2014-01-30 Thread bearophile

Stanislav Blinov:


An aging i3?


My CPU is older, it doesn't support AVX2 and AVX.


This is getting a bit silly now. I must have some compile 
switches for g++ wrong:


g++ -Ofast -fkeep-inline-functions -fomit-frame-pointer 
-march=native -mfpmath=sse -mavx -mssse3 -flto --std=c++11 
-fopenmp nbody.cpp -o nbody-cpp


time ./nbody-cpp 5000:
-0.169075164
-0.169059907
0:05.09 real, 5.07 user, 0.00 sys, 1140 kb, 99% cpu

ldc2 -release -O3 -disable-boundscheck -vectorize 
-vectorize-loops -ofnbody-ldc -mattr=+avx,+ssse3 nbody.d


time ./nbody-ldc 5000:
-0.169075164
-0.169059907
0:04.02 real, 4.01 user, 0.00 sys, 1304 kb, 99% cpu


Now the ldc2-compile runs in 4 seconds, this sounds correct. If 
you have paid for a CPU with AVX2 or AVX, it's right to use that 
:-)


Bye,
bearophile


Re: N-body bench

2014-01-30 Thread bearophile
Since my post someone has added a Fortran version based on the 
algorithm used in the C++11 code. It's a little faster than the 
C++11 code and it's much nicer looking:

http://benchmarksgame.alioth.debian.org/u32/program.php?test=nbodylang=ifcid=5


pure subroutine advance(tstep, x, v, mass)
  real*8, intent(in) :: tstep
  real*8, dimension(4,nb), intent(inout) :: x, v
  real*8, dimension(nb), intent(in) :: mass
  real*8 :: r(4,N),mag(N)

  real*8 :: distance, d2
  integer :: i, j, m
  m = 1
  do i = 1, nb
 do j = i + 1, nb
r(1,m) = x(1,i) - x(1,j)
r(2,m) = x(2,i) - x(2,j)
r(3,m) = x(3,i) - x(3,j)
m = m + 1
 end do
  end do

  do m = 1, N
 d2 = r(1,m)**2 + r(2,m)**2 + r(3,m)**2
 distance = 1/sqrt(real(d2))
 distance = distance * (1.5d0 - 0.5d0 * d2 * distance * 
distance)
 !distance = distance * (1.5d0 - 0.5d0 * d2 * distance * 
distance)

 mag(m) = tstep * distance**3
  end do

  m = 1
  do i = 1, nb
 do j = i + 1, nb
v(1,i) = v(1,i) - r(1,m) * mass(j) * mag(m)
v(2,i) = v(2,i) - r(2,m) * mass(j) * mag(m)
v(3,i) = v(3,i) - r(3,m) * mass(j) * mag(m)

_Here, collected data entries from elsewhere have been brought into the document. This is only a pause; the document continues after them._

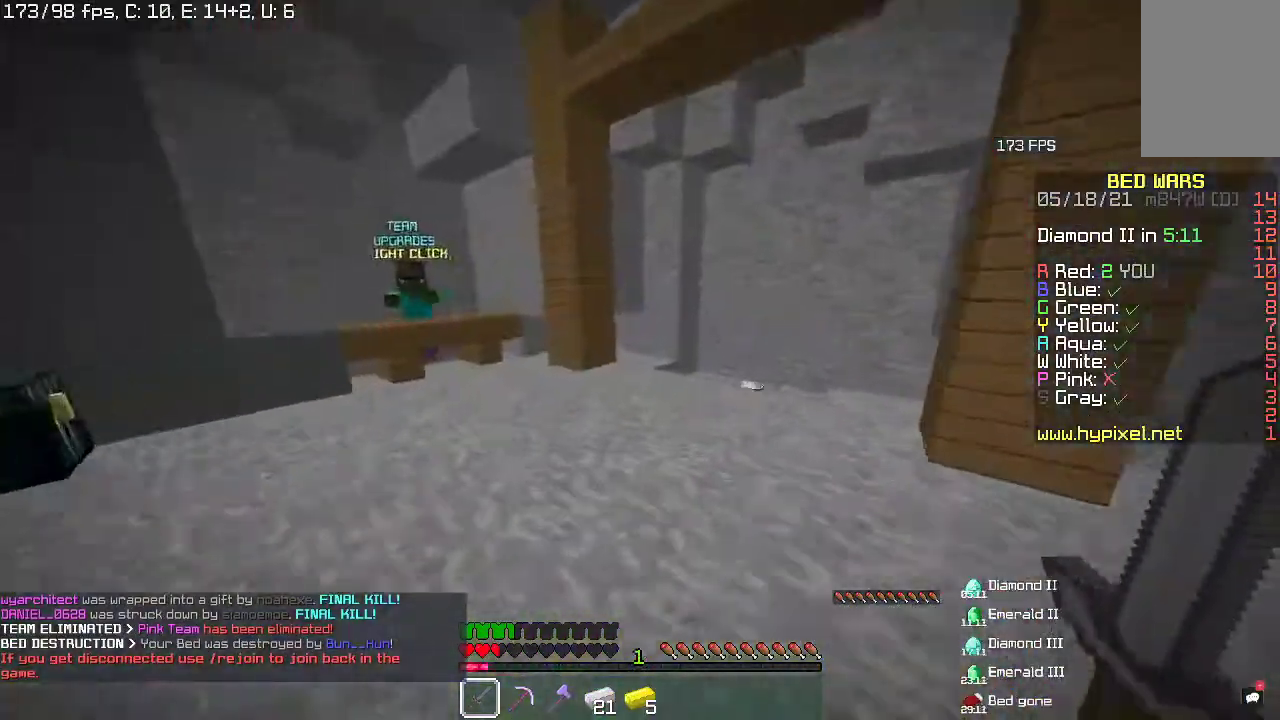
{"keys": ["space", "w"], "mouse": [], "events": [[367, "space", "down"]]}
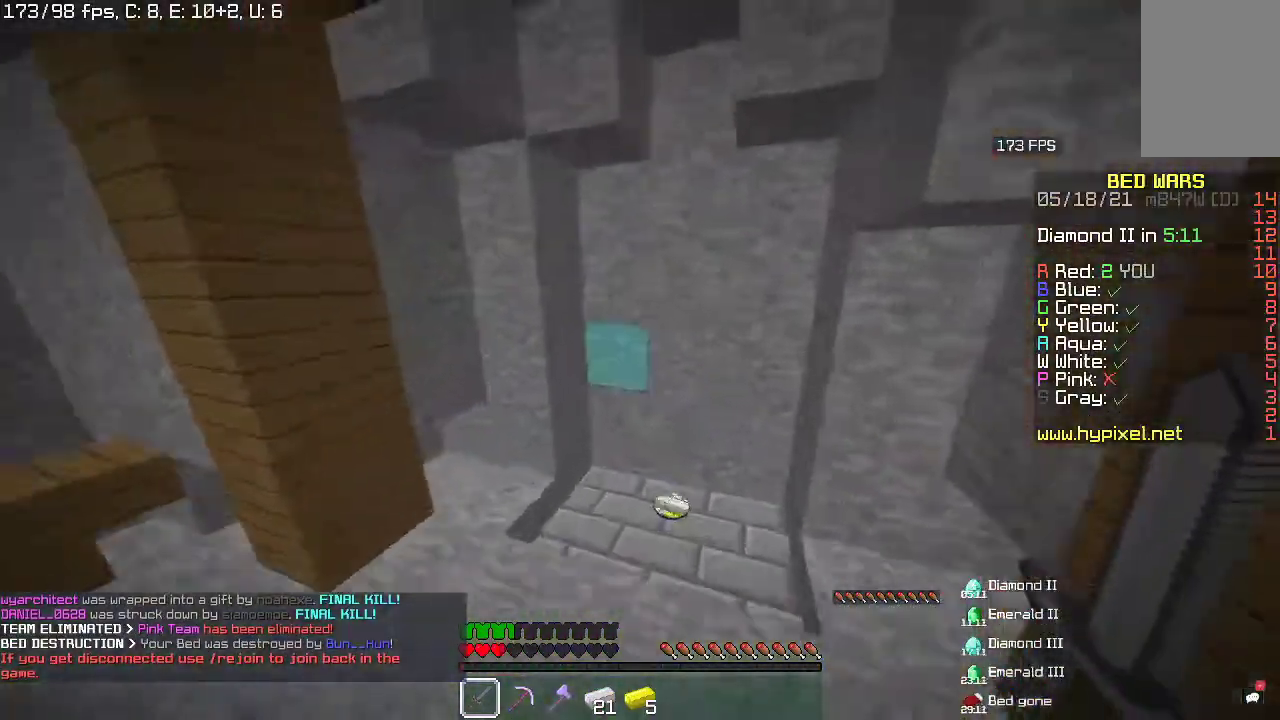
{"keys": ["w"], "mouse": [], "events": [[67, "space", "up"], [200, "d", "down"], [467, "d", "up"]]}
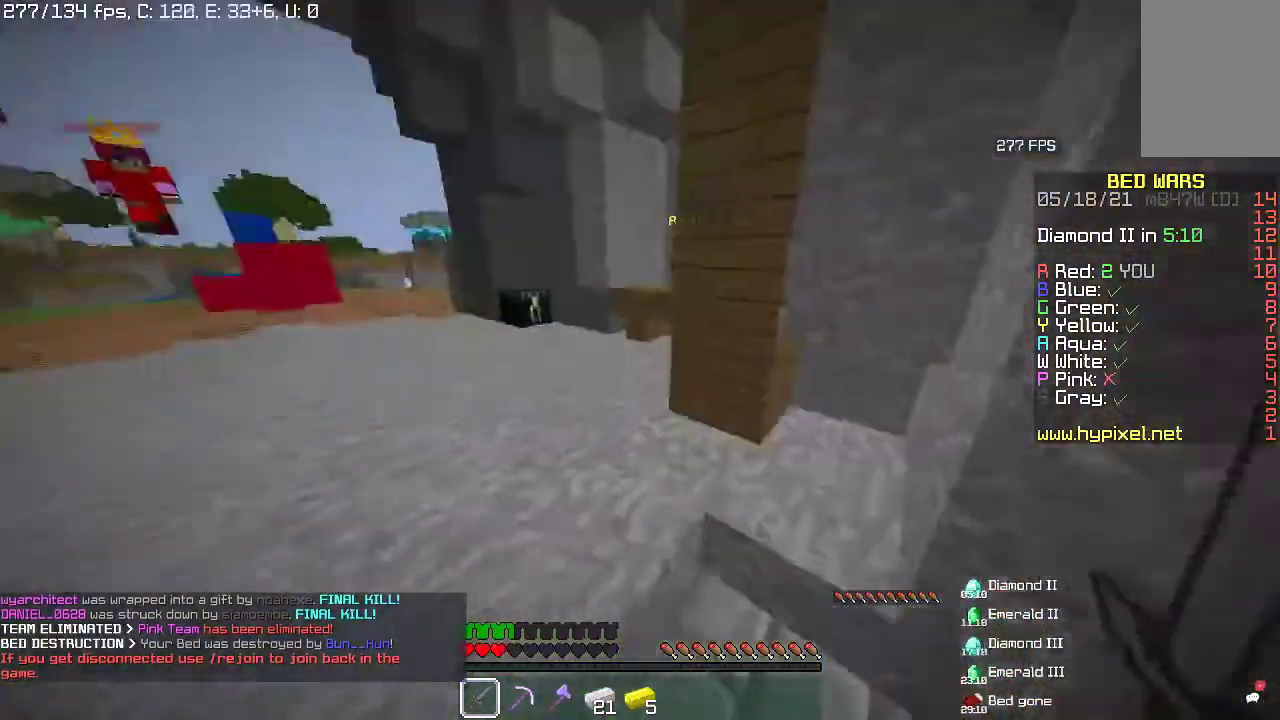
{"keys": ["a", "w"], "mouse": [], "events": [[33, "a", "down"]]}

v(1,j) = v(1,j) + r(1,m) * mass(i) * mag(m)
v(2,j) = v(2,j) + r(2,m) * mass(i) * mag(m)
v(3,j) = v(3,j) + r(3,m) * mass(i) * mag(m)

m = m + 1
 end do
  end do

  do i = 1, nb
 x(1,i) = x(1,i) + tstep * v(1,i)
 x(2,i) = x(2,i) + tstep * v(2,i)
 x(3,i) = x(3,i) + tstep * v(3,i)
  end do
  end subroutine advance


Bye,
bearophile


Re: N-body bench

2014-01-30 Thread Stanislav Blinov

On Thursday, 30 January 2014 at 22:45:45 UTC, bearophile wrote:
Since my post someone has added a Fortran version based on the 
algorithm used in the C++11 code. It's a little faster than the 
C++11 code and it's much nicer looking:


Yup, I saw it. They're cheating, they almost don't have to 
explicitly handle any SSE business :o) I'm wondering how our 
little code could perform on that machine.

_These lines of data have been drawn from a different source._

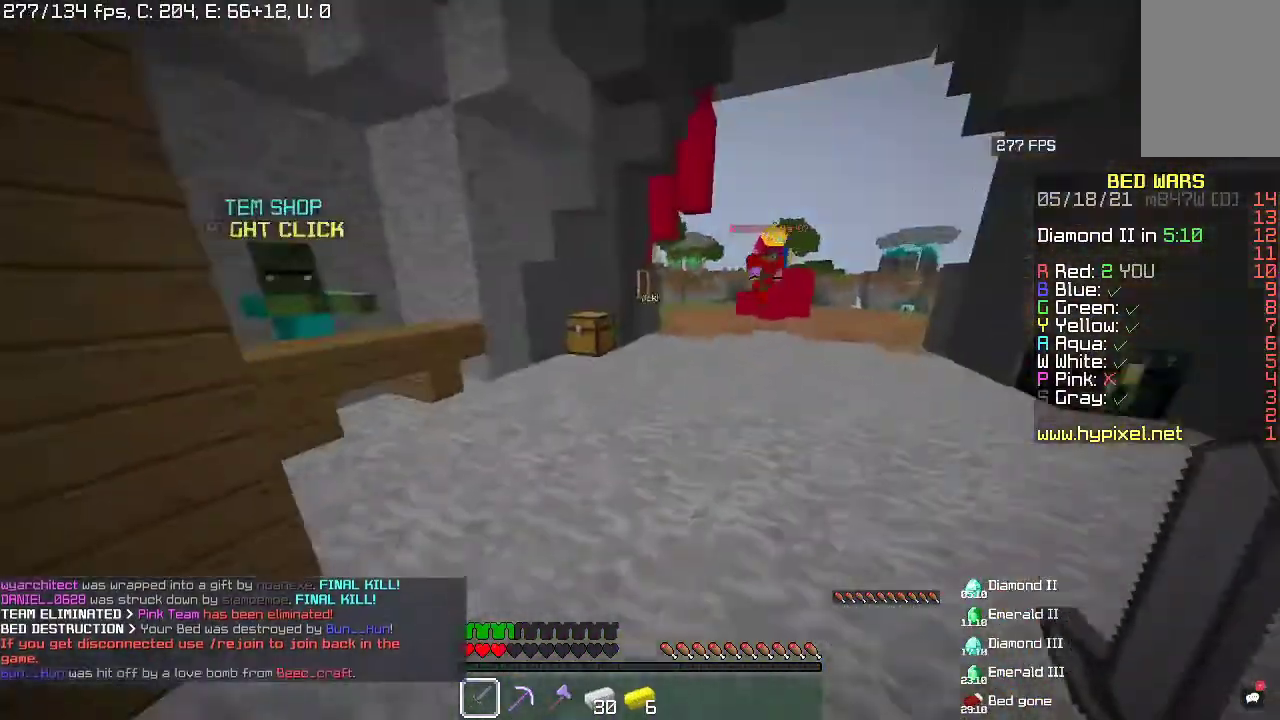
{"keys": ["a", "w"], "mouse": [], "events": []}
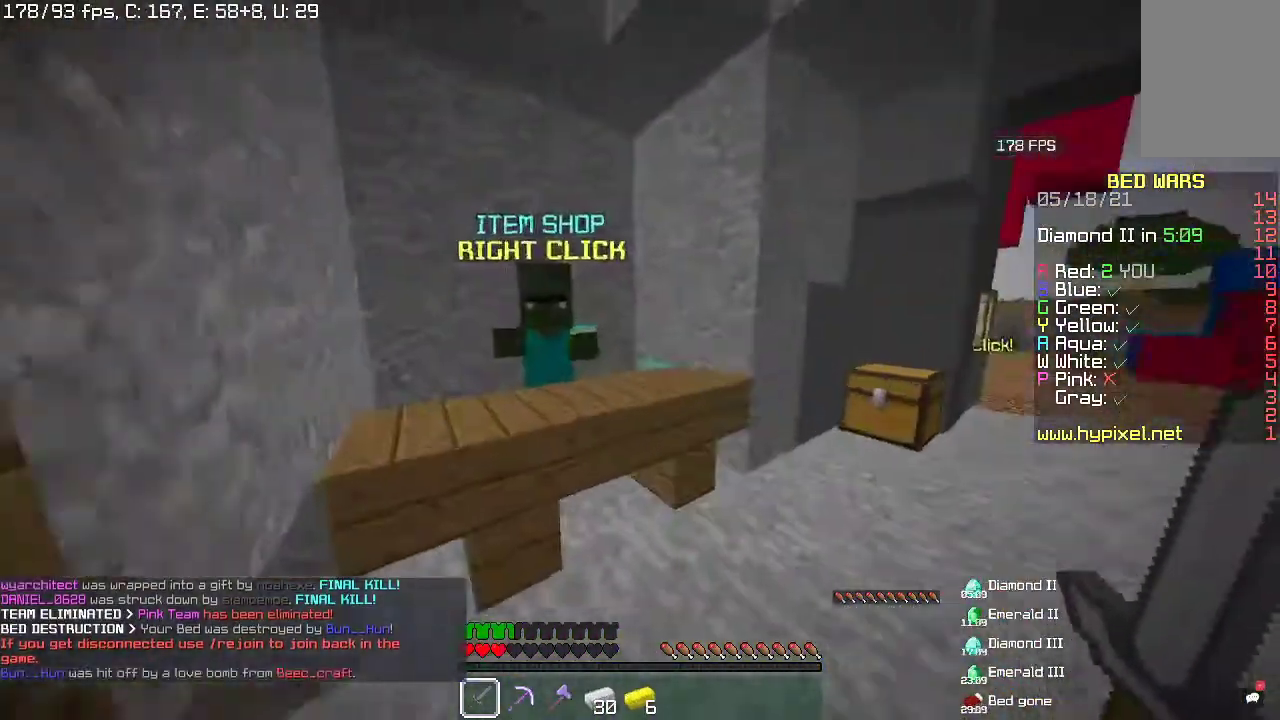
{"keys": [], "mouse": [], "events": [[67, "a", "up"], [167, "w", "up"], [267, "mouse_left", "down"], [267, "mouse_right", "down"], [367, "mouse_left", "up"], [367, "mouse_right", "up"]]}
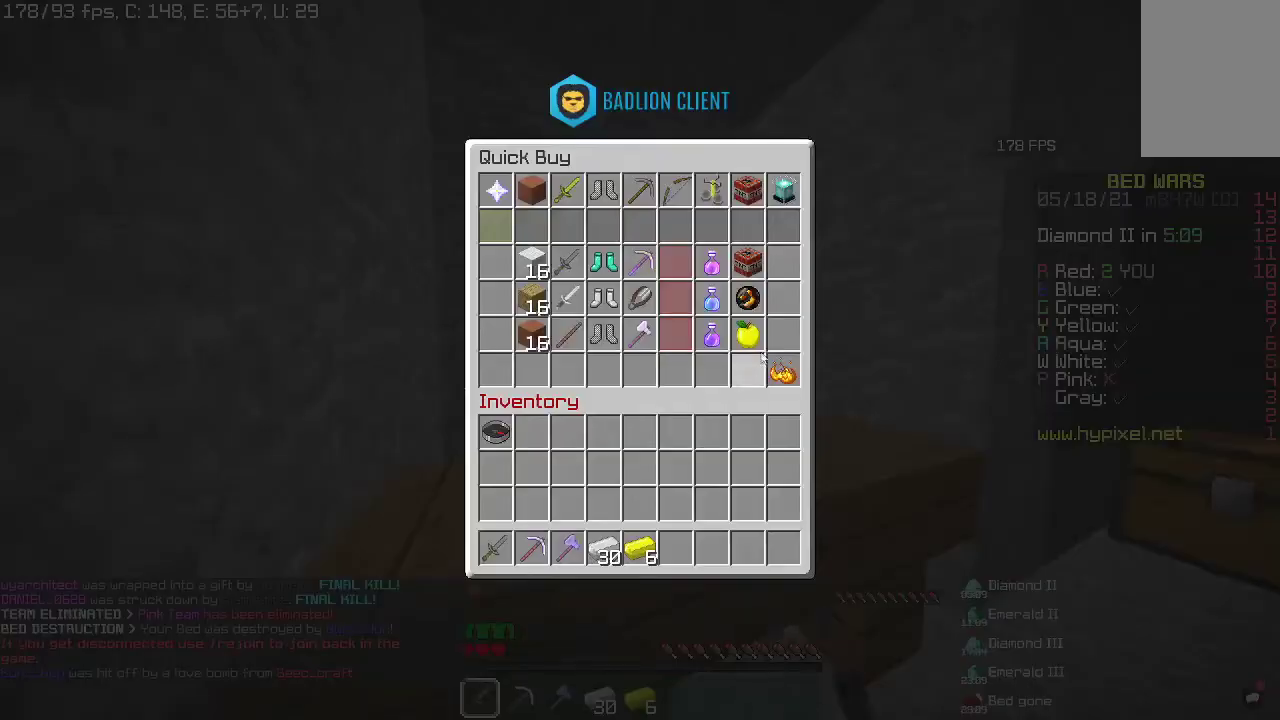
{"keys": [], "mouse": [], "events": []}
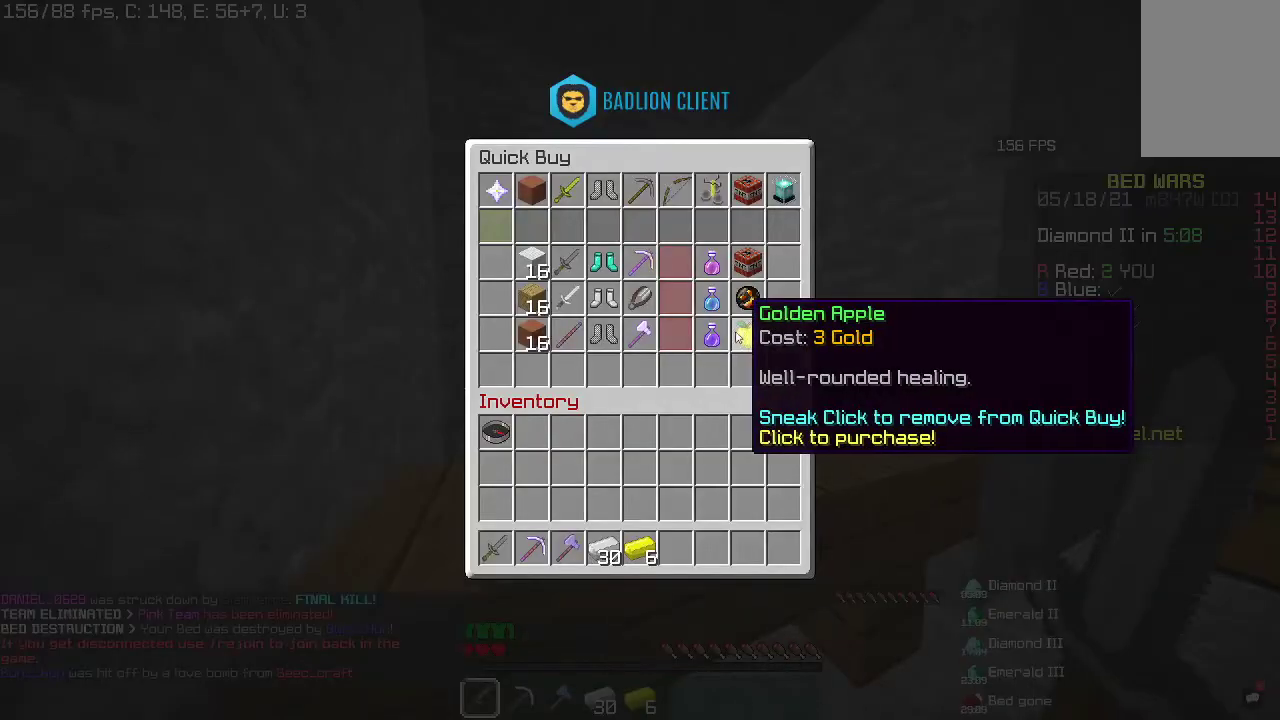
{"keys": [], "mouse": [], "events": []}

It looks nice too, by the way:

http://dpaste.dzfl.pl/a81a475bbcf6

I've rearranged some bits, brought back to!int (turned out there 
wasn't any issues, it's just that ldc generated errors regarding 
to! when there were other compiler errors %\), replaced 
TypeTuples with your Iota... the works :)


Re: N-body bench

2014-01-30 Thread Stanislav Blinov

Gah! G'Kar moment...

http://dpaste.dzfl.pl/203d237d7413



Re: N-body bench

2014-01-29 Thread Stanislav Blinov

On Friday, 24 January 2014 at 15:56:26 UTC, bearophile wrote:
If someone if willing to test LDC2 with a known benchmark, 
there's this one:


http://benchmarksgame.alioth.debian.org/u32/performance.php?test=nbody

A reformatted C++11 version good as start point for a D 
translation:

http://codepad.org/4mOHW0fz

Bye,
bearophile


Hmm.. How would one use core.simd with LDC2? It doesn't seem to 
define D_SIMD.

Or should I go for builtins?


Re: N-body bench

2014-01-29 Thread bearophile

Stanislav Blinov:

Hmm.. How would one use core.simd with LDC2? It doesn't seem to 
define D_SIMD.

Or should I go for builtins?


I don't know if this is useful for you, but here I wrote a basic 
usage example of SIMD in ldc2 (second D entry):

http://rosettacode.org/wiki/Four_bits_adder#D

Bye,
bearophile


Re: N-body bench

2014-01-29 Thread Stanislav Blinov

On Wednesday, 29 January 2014 at 16:43:35 UTC, bearophile wrote:

Stanislav Blinov:

Hmm.. How would one use core.simd with LDC2? It doesn't seem 
to define D_SIMD.

Or should I go for builtins?


I don't know if this is useful for you, but here I wrote a 
basic usage example of SIMD in ldc2 (second D entry):

http://rosettacode.org/wiki/Four_bits_adder#D

Bye,
bearophile


I meant how to make it compile with ldc2? I've translated the 
code, it compiles and works with dmd (although segfaults in 
-release mode for some reason, probably a bug somewhere).


But with ldc2:

nbody.d(68): Error: undefined identifier __simd
nbody.d(68): Error: undefined identifier XMM

those are needed for that sqrt reciprocal call.


Re: N-body bench

2014-01-29 Thread bearophile

Stanislav Blinov:

I meant how to make it compile with ldc2? I've translated the 
code, it compiles and works with dmd (although segfaults in 
-release mode for some reason, probably a bug somewhere).


But with ldc2:

nbody.d(68): Error: undefined identifier __simd
nbody.d(68): Error: undefined identifier XMM

those are needed for that sqrt reciprocal call.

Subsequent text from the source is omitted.